Mais finalement, le duo a découvert un algorithme de décodage, introduit dans les années 1960, permettant de détecter et de corriger les erreurs individuelles dans un message codé. Trouver ce problème était la clé. « Lorsque nous avons étudié la question, le succès a semblé immédiat », a déclaré Jordan. Ils avaient enfin trouvé un problème et une approche qui, ensemble, semblaient constituer une accélération quantique.
Bien sûr, cela ne signifiait pas que c'était infaillible. « Il existe peut-être une méthode classique capable de reproduire efficacement l'intégralité de votre approche », a déclaré Jordan. « De telles déquantifications ne sont pas toujours évidentes. »
Gagner en confiancePour apaiser ces craintes, ils ont consulté Mary Wootters , experte en théorie du codage (et ancienne directrice de thèse de Shutty à l'Université de Stanford). Elle a soigneusement recherché tout algorithme classique connu susceptible d'égaler leur accélération quantique. L'avantage s'est maintenu. Les vérifications de l'équipe suggèrent également qu'il le restera. « Ils ont fait preuve de diligence raisonnable », a déclaré Tang.
Forts de cette analyse, ils ont examiné plus attentivement le problème d'optimisation qu'ils cherchaient à résoudre. Jordan craignait qu'il soit trop spécialisé et sans applications plus larges, mais Shutty a reconnu que ce problème de décodage était une variante de problèmes bien connus et utiles en matière de chiffrement et d'autres domaines.
Jordan reconnaît que sans une machine quantique suffisamment puissante, l'IQD restera une avancée théorique majeure. « L'IQD ne peut pas fonctionner sur les ordinateurs quantiques actuels », a-t-il déclaré. Mais ils continuent d'avancer.
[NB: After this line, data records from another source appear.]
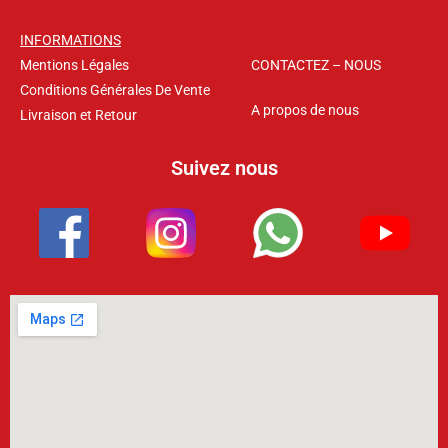
INFORMATIONS
Mentions Légales
CONTACTEZ – NOUS
Conditions Générales De Vente
A propos de nous
Livraison et Retour
Suivez nous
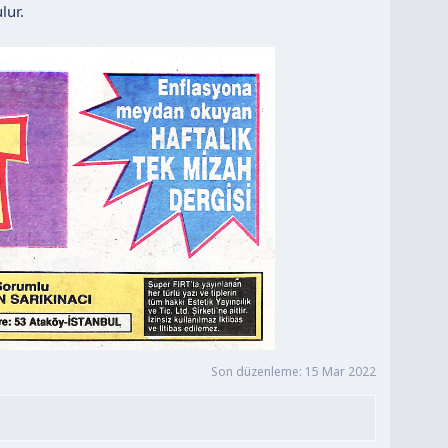
lur.
Son düzenleme:
15 Mar 2022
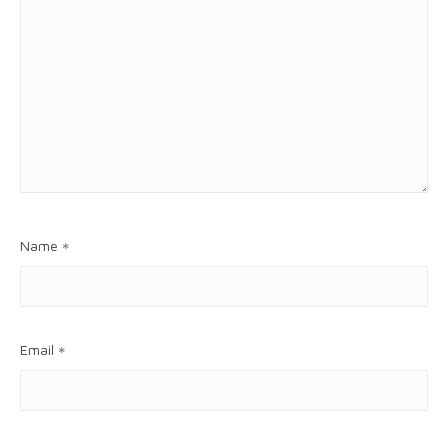
Name
*
Email
*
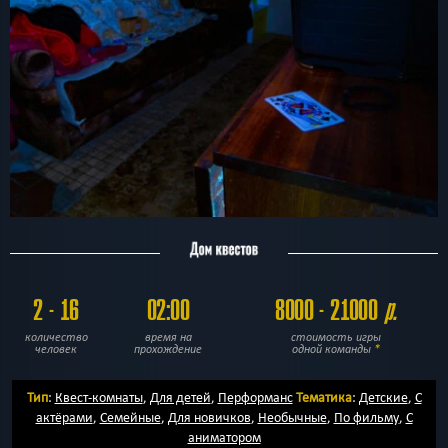
2 - 16
02:00
8000 - 21000
р.
количество
время на
стоимость игры
человек
прохождение
одной команды
*
Тип
:
Квест-комнаты
,
Для детей
,
Перформанс
Тематика
:
Детские
,
С
актёрами
,
Семейные
,
Для новичков
,
Необычные
,
По фильму
,
С
аниматором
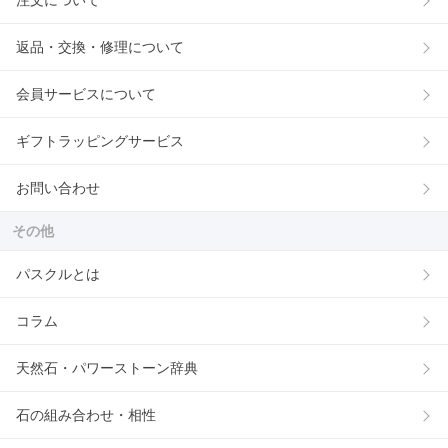
返品・交換・修理について
会員サービスについて
ギフトラッピングサービス
お問い合わせ
その他
パスクルとは
コラム
天然石・パワーストーン辞典
石の組み合わせ・相性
Depuis la publication de leurs travaux en août dernier, le groupe a étendu l'application de l'IQD au-delà du problème initial à une classe plus large de problèmes d'optimisation, incluant davantage de cas de ces problèmes de « meilleur chemin ».
Jusqu’à présent, a déclaré Jordan, il s’attend à ce que DQI puisse également battre les algorithmes classiques dans ces problèmes.
Pour l'instant, la communauté quantique reste enthousiaste. « Trouver des algorithmes quantiques qui présentent un avantage sur les algorithmes classiques est un projet passionnant depuis trente ans, et le nombre d'algorithmes qui présentent un tel avantage est limité », a déclaré Kalai. « Par conséquent, chaque nouvel algorithme est un motif de célébration. »
Article original reproduit avec la permission de Quanta Magazine , une publication éditoriale indépendante de la Fondation Simons dont la mission est d'améliorer la compréhension publique de la science en couvrant les développements et les tendances de la recherche en mathématiques et en sciences physiques et de la vie.